Download or read book On War written by Carl von Clausewitz and published by . This book was released on 1908 with total page 388 pages. Available in PDF, EPUB and Kindle. Book excerpt:
Book Synopsis The Political Role of the Military by : Constantin P. Danopoulos
Download or read book The Political Role of the Military written by Constantin P. Danopoulos and published by Greenwood. This book was released on 1996-12-09 with total page 0 pages. Available in PDF, EPUB and Kindle. Book excerpt: Looks at the varying roles the military plays around the world. Traces the historical background of civil-military relations in various countries, identifies and analyzes the processes the military uses to exert political influence, evaluates the success and results of the military's political role, and projects future developments.
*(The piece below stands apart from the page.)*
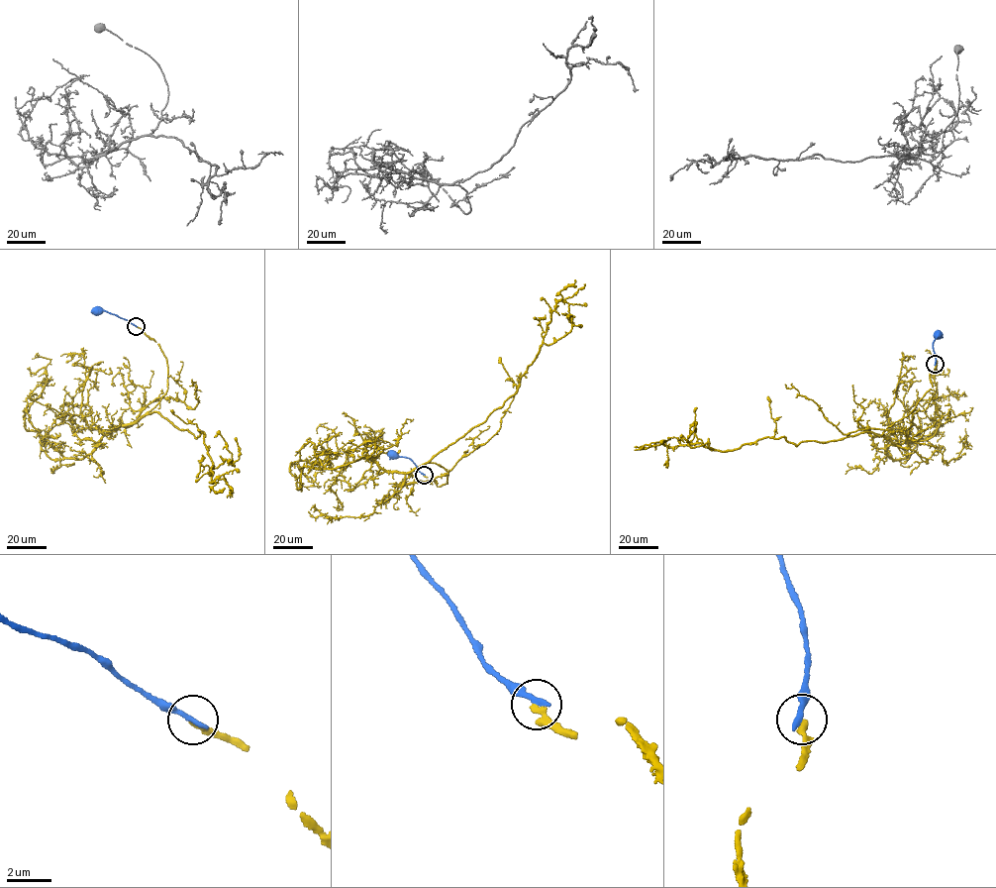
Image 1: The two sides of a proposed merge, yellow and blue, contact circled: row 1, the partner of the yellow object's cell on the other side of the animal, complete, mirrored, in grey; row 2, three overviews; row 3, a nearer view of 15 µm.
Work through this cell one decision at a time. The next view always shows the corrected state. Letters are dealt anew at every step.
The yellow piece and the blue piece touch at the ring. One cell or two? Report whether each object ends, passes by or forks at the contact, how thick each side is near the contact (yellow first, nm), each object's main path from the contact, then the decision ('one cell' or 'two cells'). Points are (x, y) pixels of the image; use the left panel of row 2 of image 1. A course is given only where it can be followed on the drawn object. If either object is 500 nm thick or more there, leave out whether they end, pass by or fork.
yellow ends | blue ends | 280/280 nm | yellow via (136, 326), (163, 354), (166, 393), (80, 459), (49, 459), (25, 428), (50, 361), (35, 356) | blue via (136, 326), (104, 310), (97, 310) | two cells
Book Synopsis The Role of the Military in Politics by : Mohammad A. Tarbush
Download or read book The Role of the Military in Politics written by Mohammad A. Tarbush and published by Routledge. This book was released on 2015-07-16 with total page 290 pages. Available in PDF, EPUB and Kindle. Book excerpt: This book, first published in 1982, attempts to explain how and why Iraqi military intervened in the affairs of state between 1936 and 1941. The intention is not to describe the various coups of this period, but to explain the gradual assumption of a political role by the Iraqi army and the contributing factors at play, for example the fragmented nature of Iraqi society and the presence of the British. In addition, an understanding of the political role of the Iraqi army requires a thorough investigation of the development of the Iraqi state itself.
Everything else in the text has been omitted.